Veldrijder Wies Nuyens na een knap WK: "Dit smaakt naar meer"
Vorig weekend fietste Roosdaalnaar Wies Nuyens (16) in het Amerikaanse Fayetteville onverwacht naar een zevende plaats op het wereldkampioenschap bij de junioren. “Eigenlijk was ik gewoon naar daar gegaan met de idee van ‘het is de ervaring van mijn leven.’”, vertelt Wies. “Ik hoopte dan wel top 20, stiekem top 15 te rijden. Zevende worden, dat is veel beter dan verwacht.”
Zijn selectie voor het wereldkampioenschap kwam als een grote verrassing voor Wies Nuyens. Het seizoen van de Roosdaalnaar begon moeizaam. Hij ging de dag na zijn coronavaccin voluit in een koers en dat betaalde hij de maanden nadien cash. Met drie podiumplaatsen leek Wies net op tijd de goede vorm teruggevonden te hebben.

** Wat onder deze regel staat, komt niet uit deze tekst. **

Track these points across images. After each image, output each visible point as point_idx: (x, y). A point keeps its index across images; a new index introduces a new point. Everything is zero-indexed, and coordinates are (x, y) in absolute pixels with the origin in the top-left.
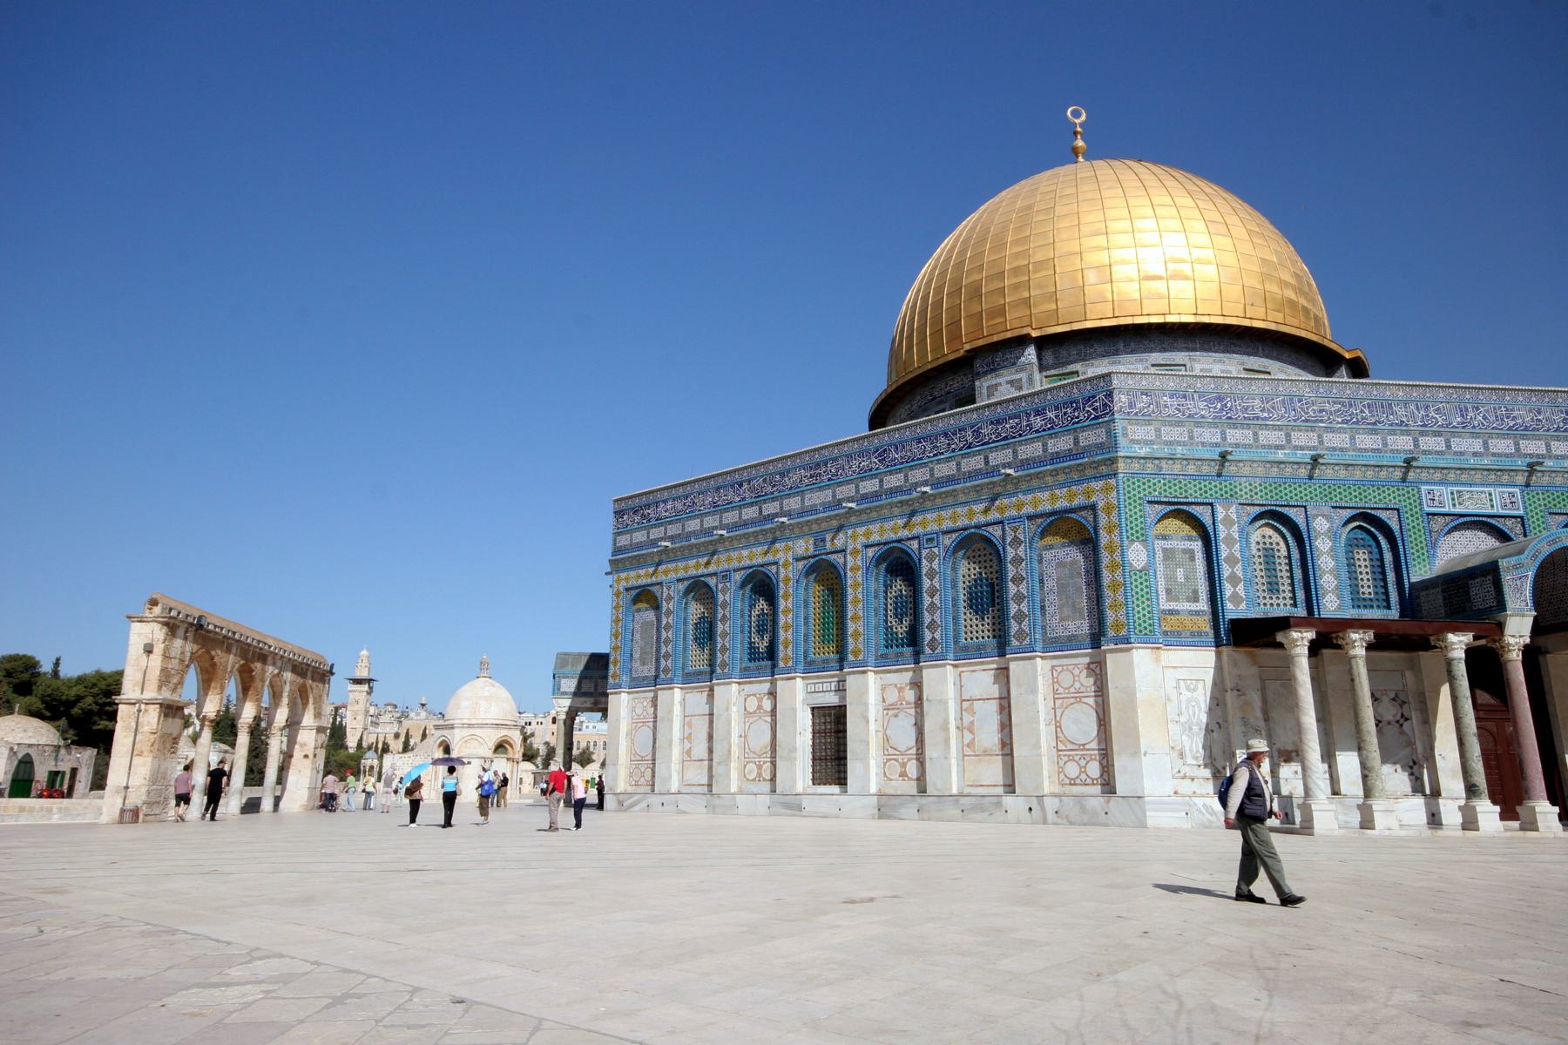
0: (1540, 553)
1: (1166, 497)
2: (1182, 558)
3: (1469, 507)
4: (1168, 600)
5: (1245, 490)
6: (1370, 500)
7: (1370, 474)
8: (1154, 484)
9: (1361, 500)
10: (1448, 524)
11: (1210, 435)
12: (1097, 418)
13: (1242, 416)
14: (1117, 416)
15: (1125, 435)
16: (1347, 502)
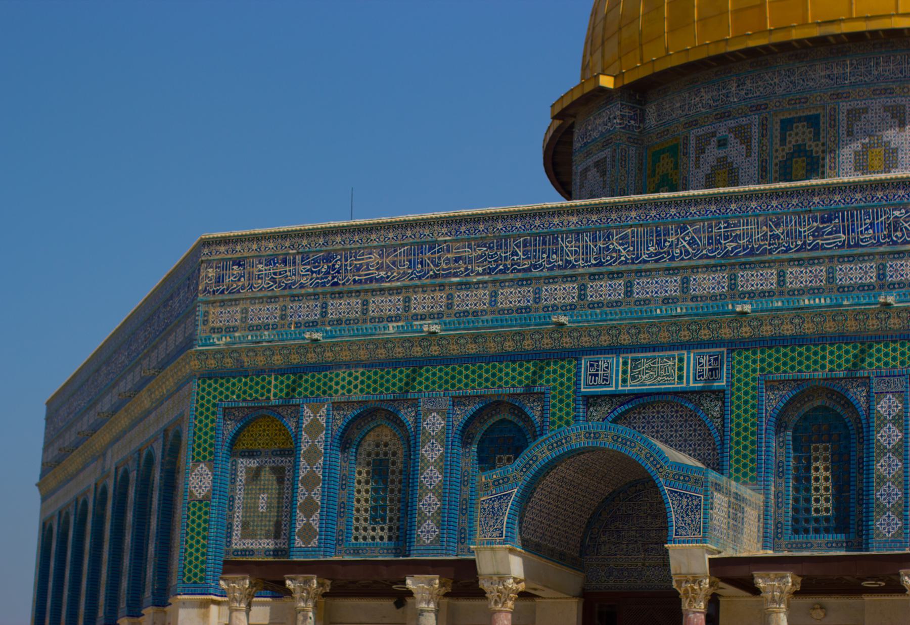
0: (534, 462)
1: (245, 400)
2: (268, 480)
3: (647, 383)
4: (244, 536)
5: (342, 383)
6: (507, 383)
7: (509, 346)
8: (234, 385)
9: (493, 384)
10: (616, 409)
11: (307, 310)
12: (193, 300)
13: (352, 279)
14: (201, 297)
15: (205, 322)
16: (473, 388)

Op het Belgisch kampioenschap kliefde Wies onder meer door het zand, nochtans niet zijn favoriete ondergrond, onverwacht naar de vijfde plaats. Goed genoeg voor een selectie voor het WK in het Amerikaanse Fayetteville. Omdat hij tijdens het seizoen weinig UCI-punten had gesprokkeld, moest hij achteraan starten. “Maar daar was ik eigenlijk niet mee bezig. Ik gaf gewoon alles en nam een hele goede start. Al snel zat ik in de top 10. Dat was echt ongelofelijk. De wedstrijd ging goed. Ik kon precies blijven gaan.” Zijn zevende plaats op het wereldkampioenschap smaakt naar meer. Zoals de meeste jonge renners droomt hij ervan om prof te worden.